As Pen Test Partners described in a recent blog post, a handful of APIs the company uses previously could have been queried by anyone—authenticated and unauthenticated users alike. That was later changed by the company to only permit the former, but that wasn’t much of a protection given that anyone interested in the data could have simply registered for a free Peloton account.
As for what an attacker could scoop up, the available data included:
- User IDs
- Instructor IDs
- Group Membership
- Workout stats
- Gender and age
- If a person was in the studio or not
That’s annoying, but not horrible. There’s not much an attacker can do if they know how much you work out. But it is possible that they could use this information (standalone or in combination with other information provided by other data breaches) to send you a clever phishing attempt.
What is doubly troubling is just how long it took Peloton to respond to reports about these (generally open) APIs. As Pen Test Partners notes:
- 20th January 2021: disclosed privately to Peloton, as per their [Vulnerability Disclosure Program].
- 20th January 2021: receipt acknowledged. This is the last we heard from Peloton.
- 22nd January 2021: we requested an update and offered assistance replicating the vulnerability. No response.
- 2nd February 2021: unauthenticated API endpoint issue was silently and partly resolved – user data was now only available to all authenticated Peloton users. Er…?
- 2nd February 2021: we asked for an update, given the silent fix. No response.
- After 90 days we asked a trusted journalist to speak to Peloton on our behalf.
Said journalist was TechCrunch’s own Zack Whittaker, who ended up publishing a piece on Peloton that finally seemed to get the company’s attention and, more importantly, effect change.
As a security/privacy enthusiast, I find it frustrating to watch things get to that point. While Peloton claims that it was taking action ever since the initial vulnerability submission, it’s just oddly coincidental that the vulnerabilities remained exploitable—scrapeable, really—until one of the biggest publications in tech exposed the problem. Peloton has yet to confirm or deny that the data wasn’t scraped en masse by an outside party, which is ever-more annoying.

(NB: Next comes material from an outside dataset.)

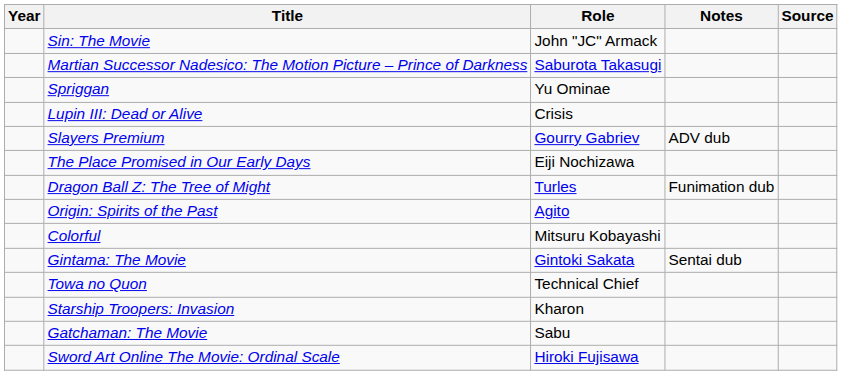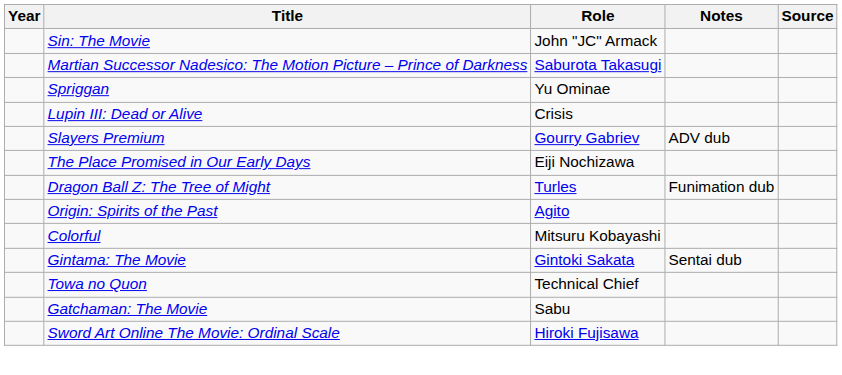- row: Starship Troopers: Invasion | Kharon
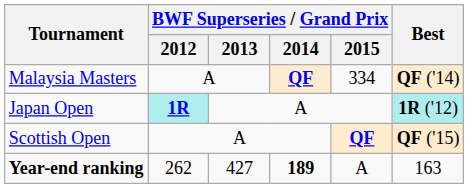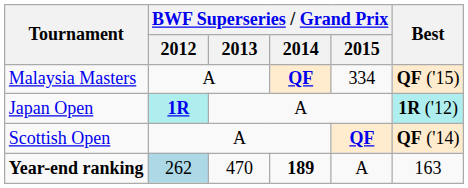Malaysia Masters | Best: QF ('14) -> QF ('15)
Scottish Open | Best: QF ('15) -> QF ('14)
Year-end ranking | BWF Superseries / Grand Prix / 2012: no background -> lightblue background
Year-end ranking | BWF Superseries / Grand Prix / 2013: 427 -> 470
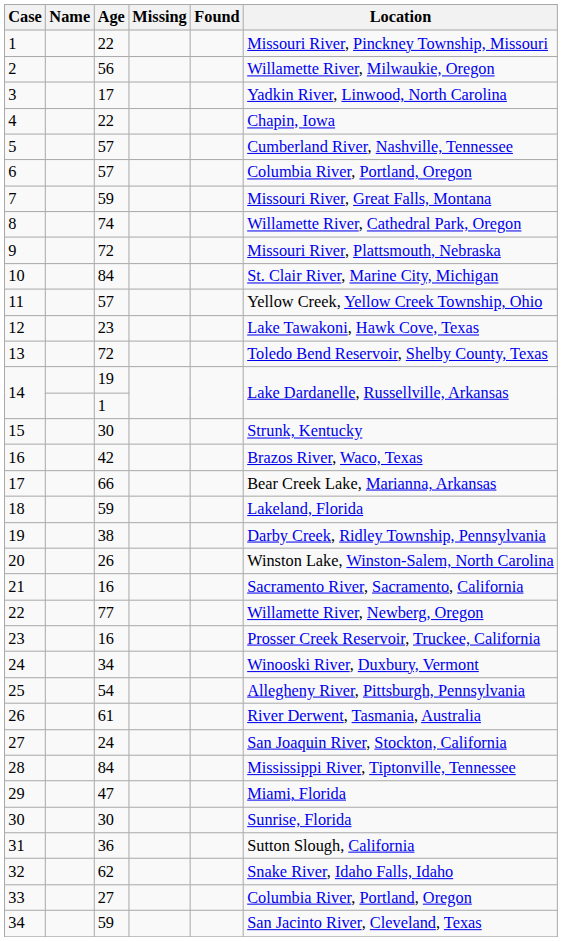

Should this entire episode make you throw your Peloton bike in the trash? No. That’s an expensive piece of equipment. However, I’d keep my ear out for news of any future Peloton data breaches; you might have to act on them yourself, rather than wait for Peloton to take the appropriate disclosure steps (and remediation). You might also want to consider obfuscating your data, wherever possible. If it isn’t necessary for your bike ride (or jog), then there’s no reason Peloton needs it—give them a fake birthday, address, name, et cetera. Your competing exercise pals won’t mind.